MLX models are distributed in MLX format, not GGUF. The quantization scheme is different (MLX supports a broader set of quantizations including 2-bit, 4-bit, 6-bit, and 8-bit), and the model files use the .mlx extension or are served via the MLX API.
Install MLX and run a model:
# Using mlx-lm Python package
pip install mlx-lm
# List available models
mlx_lm.ls
# Generate with a model
python3 -c "
from mlx_lm import load
model, tokenizer = load('mlx-community/Llama-3.2-3B-Instruct-4bit')

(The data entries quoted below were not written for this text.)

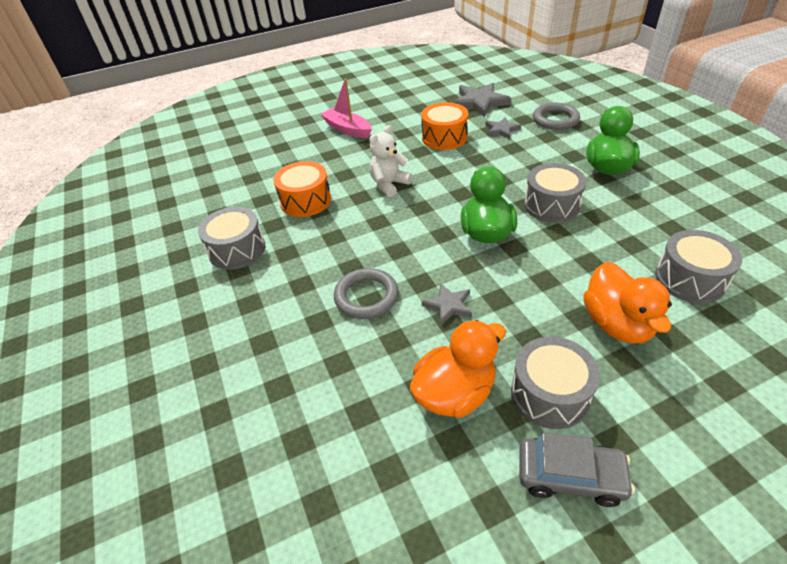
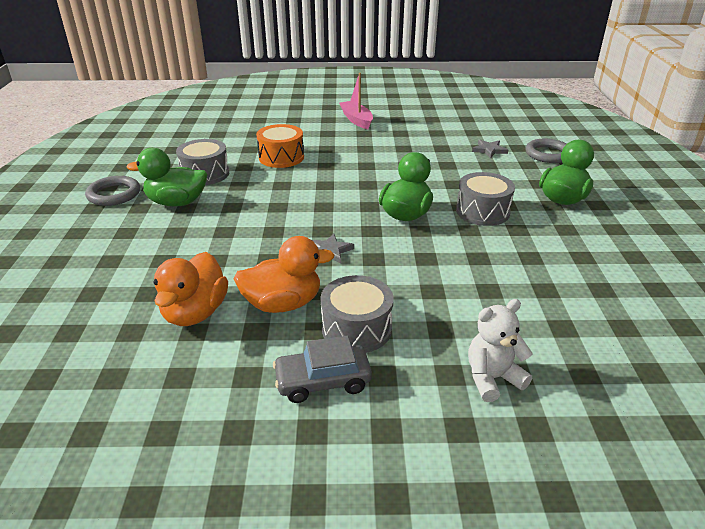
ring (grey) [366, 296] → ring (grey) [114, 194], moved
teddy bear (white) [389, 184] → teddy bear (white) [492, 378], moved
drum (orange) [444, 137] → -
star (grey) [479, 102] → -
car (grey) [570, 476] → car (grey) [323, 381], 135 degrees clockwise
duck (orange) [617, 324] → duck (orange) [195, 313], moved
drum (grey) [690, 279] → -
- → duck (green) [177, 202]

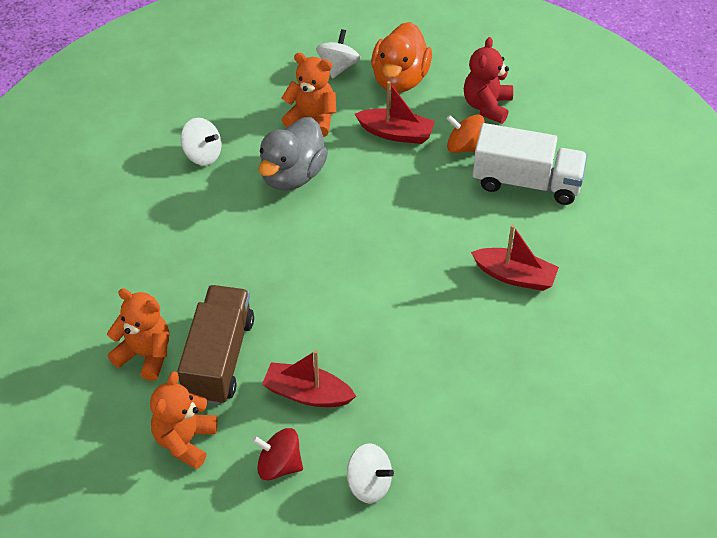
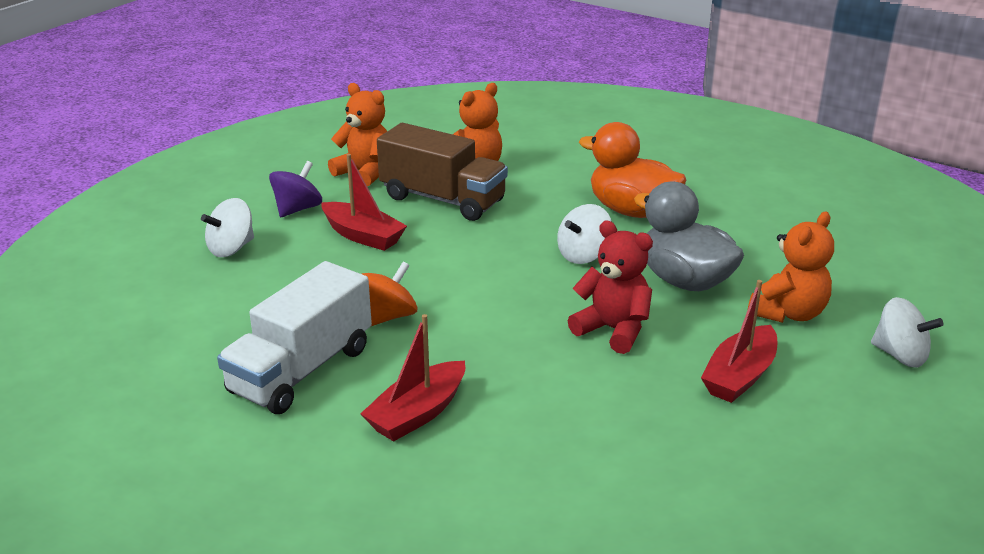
spinning top (white) [203, 154] → spinning top (white) [583, 255], moved
spinning top (red) [279, 465] → spinning top (purple) [297, 209]
boat (red) [307, 393] → boat (red) [363, 236], 90 degrees clockwise
duck (orange) [400, 79] → duck (orange) [631, 211], moved
spinning top (orange) [464, 147] → spinning top (orange) [388, 316], moved
teddy bear (red) [487, 106] → teddy bear (red) [613, 330], moved
truck (white) [526, 182] → truck (white) [301, 370], moved

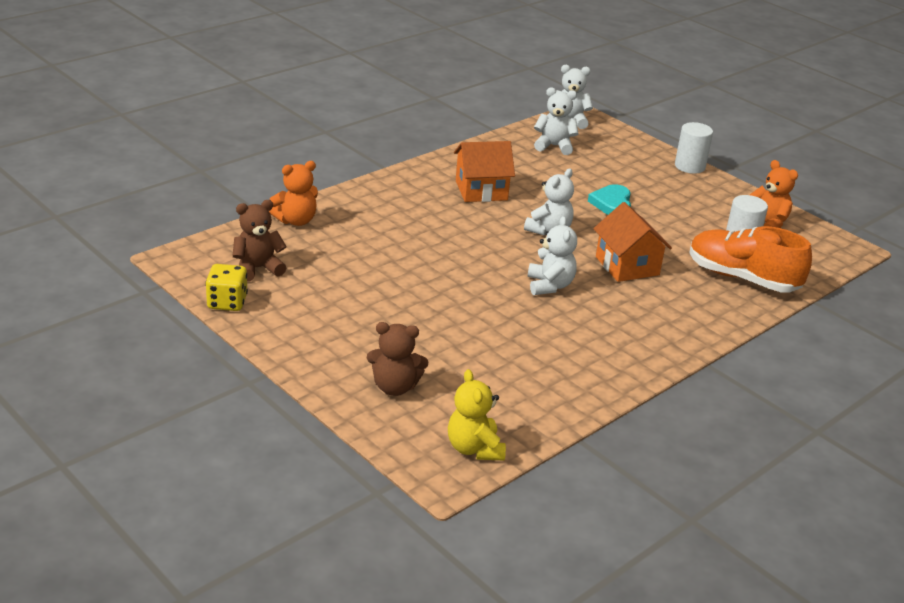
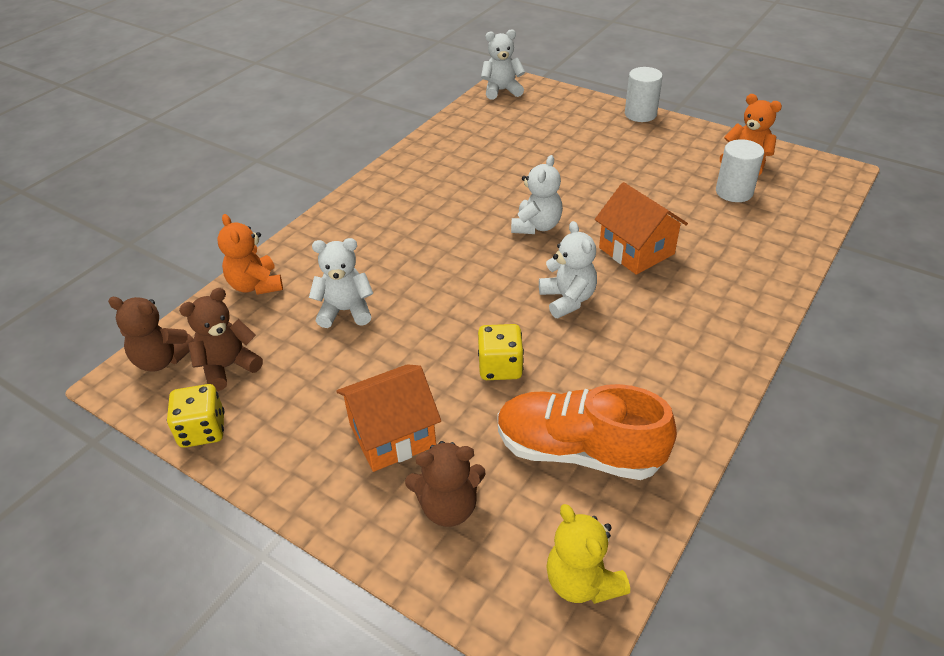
teddy bear (orange) [296, 221] → teddy bear (orange) [256, 285], 105 degrees clockwise
house (orange) [481, 190] → house (orange) [392, 435], moved
teddy bear (white) [554, 146] → teddy bear (white) [345, 311], moved
heart (turquoise) [612, 204] → -
shoe (orange) [742, 278] → shoe (orange) [578, 451], moved
- → teddy bear (brown) [162, 359]
- → dice (yellow) [500, 367]

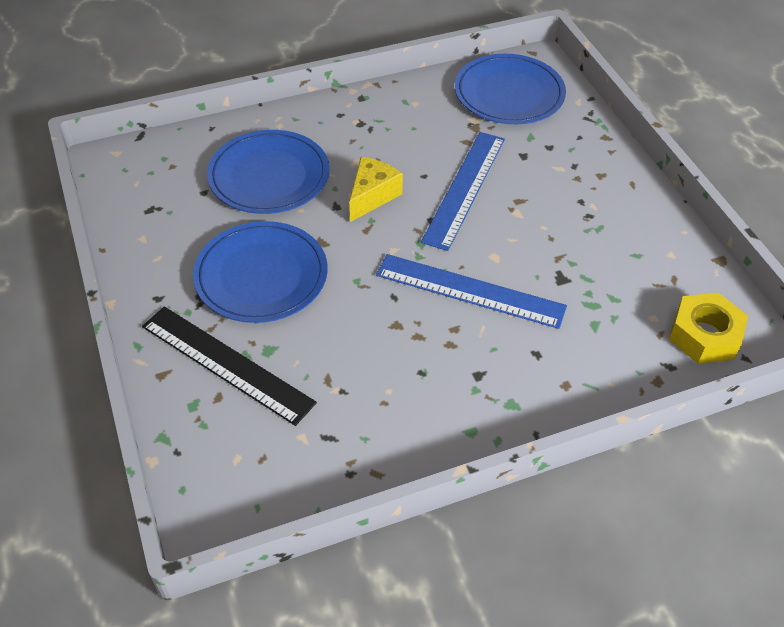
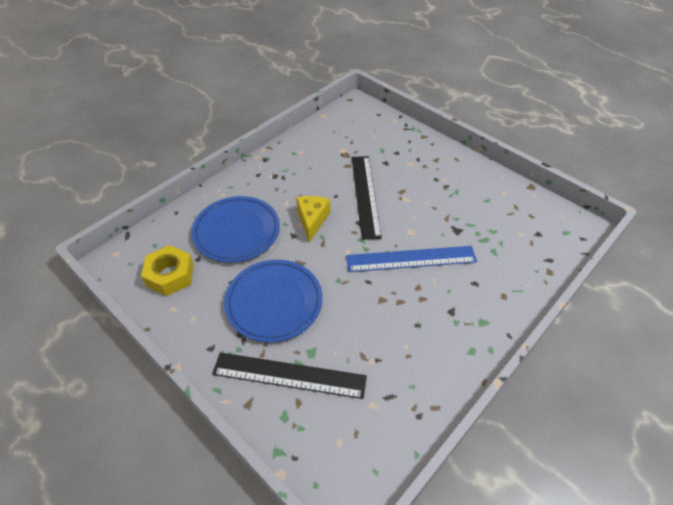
ruler (blue) [464, 188] → ruler (black) [365, 195]
plate (blue) [509, 94] → -
nut (yellow) [704, 335] → nut (yellow) [170, 275], moved

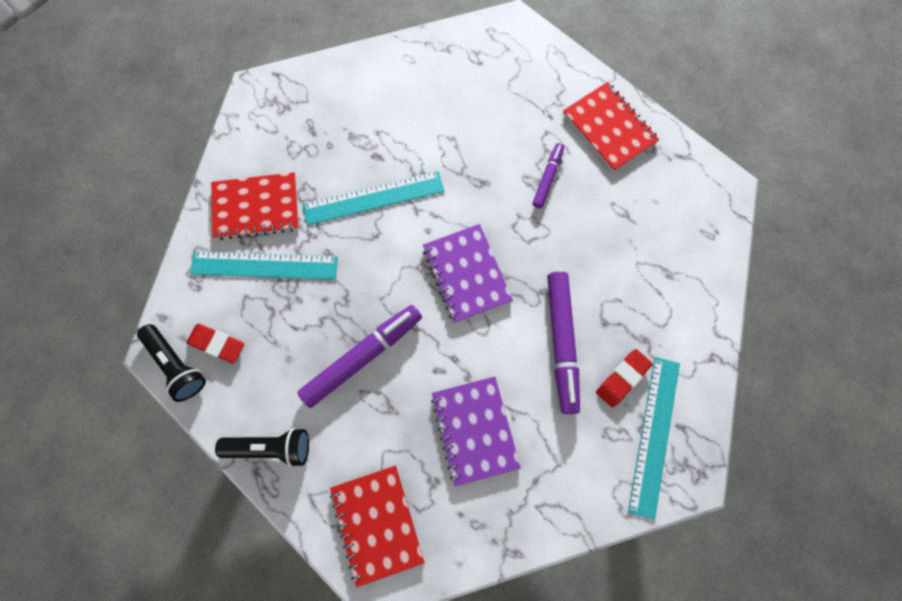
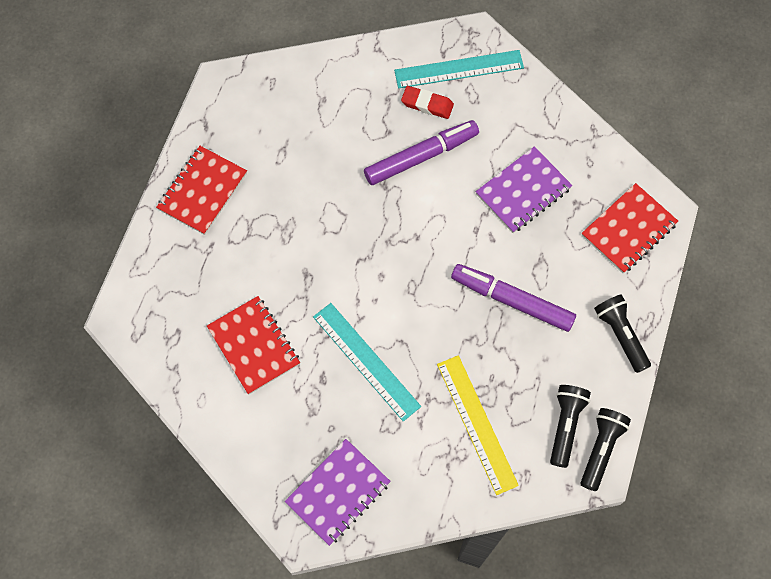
eraser (red) [217, 344] → flashlight (black) [565, 425]
ruler (turquoise) [264, 265] → ruler (yellow) [476, 424]
notebook (red) [256, 207] → notebook (red) [254, 346], moved
notebook (purple) [466, 274] → notebook (purple) [338, 492], moved
marker (purple) [547, 178] → -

response = model.generate('Explain GPU memory bandwidth on Apple Silicon.', tokenizer)
print(response)
"
The key advantage of MLX on Apple Silicon: 2–4× higher throughput than equivalent GGUF models running through llama.cpp for the same parameter count. This is not marketing—this is the result of memory access patterns optimized for unified memory and compute kernels written for ARM SIMD instructions.
MLX also supports LoRA fine-tuning with a much lower memory footprint than other frameworks because of its memory-efficient gradient computation.
Real failure mode: mlx_lm.ls returns an empty list or a Python import error. This means the package did not install correctly. Run pip show mlx-lm to check. If it is not installed, pip install --upgrade mlx-lm and confirm the install completed without errors.
Another failure: Running an MLX model on a machine with insufficient RAM produces a SIGKILL with no error message. This is the OS terminating the process because it exceeded memory limits. You need a smaller model or more RAM.
Install mlx-lm, run mlx_lm.ls to list available models, then generate 50 tokens using mlx-community/Qwen2.5-0.5B-Instruct-4bit. Time the generation and note tokens per second.